Madeira is an autonomous region of Portugal that rests off the northwest coast of Africa, smack dab in the middle of the Atlantic Ocean. Although renowned for its sweet wines, vacationers, expats and cruise liners all flock to this subtropical archipelago to enjoy the mild climate and beautiful scenery.

The main island of Madeira is volcanic, which gives the soil a rich mineralogy that is expressed through its lush vegetation. It also provides many interesting geological sites for those who wish to explore. The undulating topography of the island is marked by high mountain ranges and rugged cliffs that plummet down to the deep waters below. This results in an incredibly varied climate throughout the island: In high spots, you might find snow, while the seaside towns below could be a balmy 68°F. The good news is that usually some part of the island is experiencing sunny weather, so if you rent a car, you can be assured of a sunny day out.

Madeira has long been a favorite holiday destination for older crowds who are looking for mild weather and uncrowded streets; however, in recent years, it’s also become a bucket list destination for adventure travelers around the world. Rock climbing, canyoneering, hang gliding, diving, biking and hiking have all skyrocketed in popularity, giving the secluded island a much-needed breath of youthful air. Below is a list of the top five hikes to get you started on your visit to Madeira.

Catch Your Breath The Vereda do Areeiro is a breathtaking 7-kilometer hike that connects the two highest peaks of the islands. It takes around three-and-a-half hours to complete (one way) and features tunnels and a few sharp ascents and descents all while providing panoramic views of the central core of the mountain range. You’ll also pass the only known breeding ground for the Zino’s petrel, a species native to the island and considered to be the most endangered seabird in Europe. Along the way, you’ll spot various caves dug out of volcanic tuff where cattle — and the occasional passion shepherd — take refuge.

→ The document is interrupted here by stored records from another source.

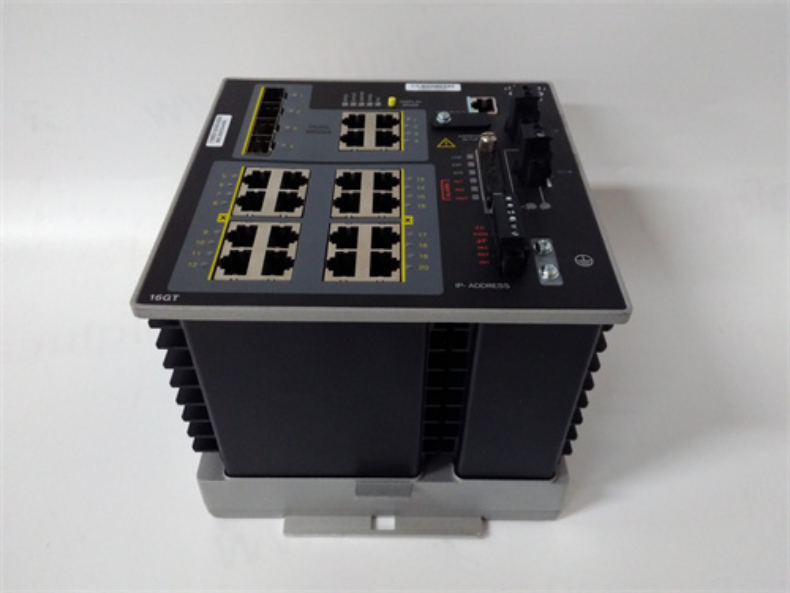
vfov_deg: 51.4
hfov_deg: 65.3
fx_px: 616
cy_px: 296
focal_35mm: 27
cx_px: 395
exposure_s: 1/33
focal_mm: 3.79
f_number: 2
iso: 517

Watch Out for the Sea-Wolf Offering some of the finest cliff scenery on Madeira, the Vereda da Ponta de São Lourenço hike explores the long, thin peninsula at the eastern end of the island. The paths are well-maintained but quite hilly and craggy, so make sure that you have some good walking shoes with ample grip and ankle support. The narrow peninsula is volcanic in origin and is formed primarily from basalt and limestone. Of the 138 species of flora identified on the cape, 31 are endemic (exclusive) to Madeira. Here you’ll also find one of the biggest colonies of seagulls in the region, and if you’re particularly lucky, you may even spot the world’s rarest seal, known in Madeira as the “sea-wolf.” At the end of the trail, there is a rocky outcrop from which you can dive into the Sardinha Porto, named after the previous owners of the land.

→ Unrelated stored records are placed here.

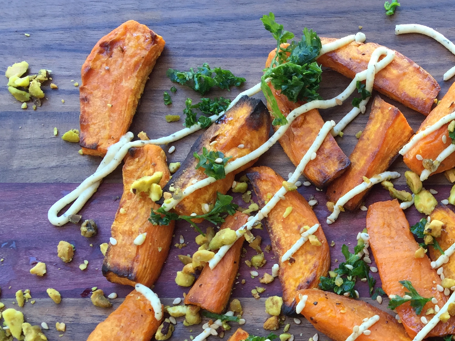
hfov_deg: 29.3
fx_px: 802
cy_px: 355
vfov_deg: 22.9
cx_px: 470
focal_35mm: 61
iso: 40
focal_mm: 4.15
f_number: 2.2
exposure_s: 1/60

Look but Don’t Touch The Levada das 25 Fontes (or 25 fountains) follows the Levada do Risco at 1000 meters above sea level. The walk will take you past an impressive waterfall, and if you follow the track PR6, then you can visit the 25 Spring Lagoon, which is created by the waters that come down from the Paul da Serra (Mountain Marsh) and appear from behind the wall that forms the lagoon. Legend has it that if you dive in these waters, you will never be able to resurface, which is exactly what happened when an English tourist tried to debunk the supposed myth and was never seen or heard from again. This area includes the Laurisilva of Madeira forest, which was classified as a natural heritage site by UNESCO World Heritage Centre in 1999.

Feast Your Eyes on the Forest The Levada do Furado is one of the oldest state-owned levadas in Madeira and was procured back in 1822 in a bid to help irrigate the farmlands of Porto da Cruz. Another great spot to view the luscious Laurisilva, which is predominantly laurel and bay trees, lily of the valley, yellow foxglove, orchids, and chrysanthemum. Most of the walk is dominated by the Ribeiro Frio valley and features fantastic views of the traditional farming fields of Faial, São Roque do Faial and Porto da Cruz.

Take it Easy One of the routes located to the west of the island is the short but sweet Vereda do Jardim do Mar. This walk connects the high-altitude village of Prazeres with the quaint and charming surfing town of Jardim do Mar. This trail is probably best characterized by the dramatic altitudinal shift of around 500 meters, which means that even through this walk is relatively short, it should be taken at a slow pace so you can adjust to the changes in atmosphere and take in the sweeping views of the coast.